As the Lakers await the winner of the Utah Jazz vs. Houston Rockets series, we take a look back at the team’s impressive First Round sweep of the Denver Nuggets.
What Went Right
• The Lakers set the tone for the entire series in their 128-114 Game 1 blowout and the Nuggets were never really able to recover despite showing flashes of their potential in the second half of Game 2 and in Game 4.
• The Lakers held the Nugget’s top two scorers in check when they needed it most. Although Iverson and Carmelo Anthony averaged almost 60 points during the regular season and during the first two games of the series, L.A.’s defense held them to just 31 points in Game 3 and 43 in Game 4.
• Although most of the buzz before the series dealt with Denver’s high-scoring offense, the Lakers proved that they were no slouches, shooting 48% from the floor and averaging nearly 115 points per game.
• Although the Lakers have one of the youngest benches in the league, Sasha Vujacic, Jordan Farmar, Ronny Turiaf and Luke Walton answered any questions about their playoff readiness in Round 1, combining for more than 30 points in the team’s critical victories in Games 2 and 3.
• The Lakers dominated the Nuggets with their passing game in each of the series’ four games, with L.A. racking up nine more assists per game than their Denver counterparts. Furthermore, the Lakers averaged only 12 turnovers per game in the series.
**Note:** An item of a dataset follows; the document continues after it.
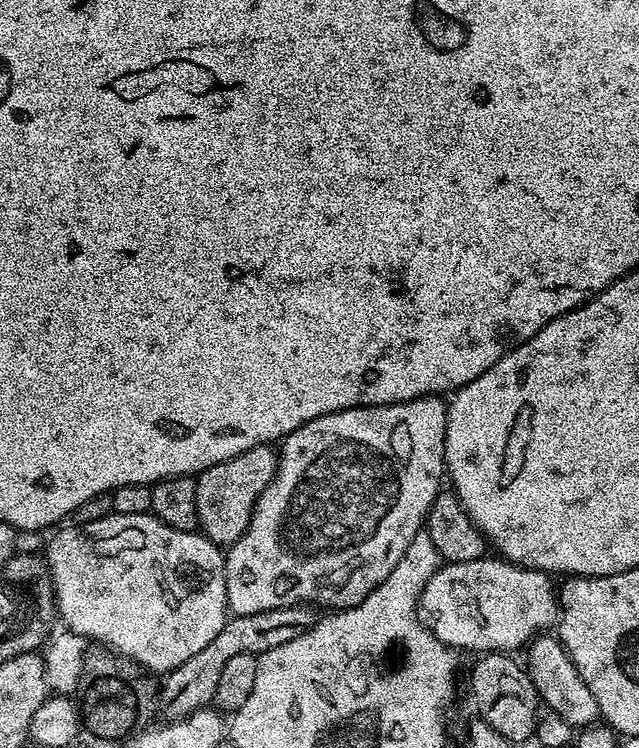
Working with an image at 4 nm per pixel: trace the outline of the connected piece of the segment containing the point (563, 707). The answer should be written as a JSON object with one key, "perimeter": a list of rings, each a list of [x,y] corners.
{"perimeter":[[[541,634],[535,637],[527,645],[527,652],[526,671],[534,682],[543,707],[554,710],[554,714],[558,714],[558,718],[565,720],[574,730],[583,730],[601,719],[598,702],[594,702],[594,694],[590,694],[586,682],[582,682],[582,674],[578,674],[574,662],[568,657],[568,651],[562,647],[555,635]]]}

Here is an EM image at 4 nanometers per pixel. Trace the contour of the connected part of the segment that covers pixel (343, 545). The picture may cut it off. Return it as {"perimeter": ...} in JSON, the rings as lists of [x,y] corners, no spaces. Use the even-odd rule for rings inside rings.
{"perimeter":[[[433,394],[420,396],[417,400],[401,404],[383,404],[382,406],[331,412],[298,426],[298,430],[285,436],[278,448],[274,478],[266,486],[266,490],[262,490],[252,511],[248,529],[244,531],[242,538],[238,538],[238,542],[230,545],[224,558],[229,613],[232,616],[262,614],[266,610],[289,608],[295,604],[305,606],[325,604],[328,607],[325,609],[343,610],[360,604],[379,584],[386,582],[386,578],[390,578],[390,570],[394,570],[394,566],[398,566],[402,554],[406,554],[406,546],[410,546],[414,534],[418,534],[425,527],[425,520],[431,504],[442,491],[440,479],[443,481],[446,476],[444,439],[446,438],[447,417],[447,403],[439,395]]]}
• Even though Denver had the league’s leading shot blocker Marcus Camby on their side, the Lakers still managed to block more Nuggets shots in the series, 6.2 to 4.8 even without a real shot-blocking presence on the active roster.
• The Lakers’ successfully held the Nuggets below their season average in scoring, allowing only 101.5 points per game. While the number is still high, L.A. played clamp-down defense when it needed to both in the fourth quarter of their Game 1 victory and in the closing moments of Game 4.
What Went Wrong
• While the Lakers were able to stop Iverson and Anthony in stretches, they struggled to find an answer against Denver reserve J.R. Smith whose 26 point effort in Game 4 capped off a great series for him in which he averaged over 18 points a game.
• Although he is usually known as a stellar playoff performer, Lamar Odom had a mediocre series for the Lakers, averaging only 12 points and nine rebounds a game. Odom’s versatility should come in handy against the Jazz or Rockets though.
• The Lakers were outrebounded by the Nuggets by a healthy 49 to 43 margin, including 17 to 11 in offensive rebounds alone.
• As a team, L.A. shot only 71% from the foul line—including an uncharacteristic 74% from Kobe. Although it didn’t come back to bite the Lakers in the first round, a poor shooting percentage from the charity stripe could haunt the team in later rounds.
Best Overall Performer
#24 was sensational throughout the first round, following up a horrible shooting game in the series opener to launch a spectacular 49 point, 10 assist bomb in Game 2 that effectively demoralized the Nuggets for the rest of the series. In four games, Kobe averaged a team-high 34 points to go along with six assists and five rebounds.
Best Supporting Performance
Pau Gasol made his Lakers playoff debut in Round 1 and he certainly did not fail to impress, averaging 22 points, nine rebounds and five assists to for a potent one-two punch for L.A. The Spaniard’s Game 1 effort—a monster 36 point, 18 rebound performance—helped set the tone for the entire series for the Lakers.
Most Surprising Performance
Shaking off a disappointing statistical season, Luke Walton proved himself as a huge X-Factor against the Nuggets, averaging over 14 points a game to go along with five assists. With Odom focusing on other areas of the game, Walton unexpectedly emerged as the team’s third leading scorer, shooting a gaudy 71% from the floor and looking like he’s finally regained the confidence he lost earlier in the year.
Best Overall Play
Gasol’s sky-high lob to Kobe for a thunderous one-handed dunk in Game 2.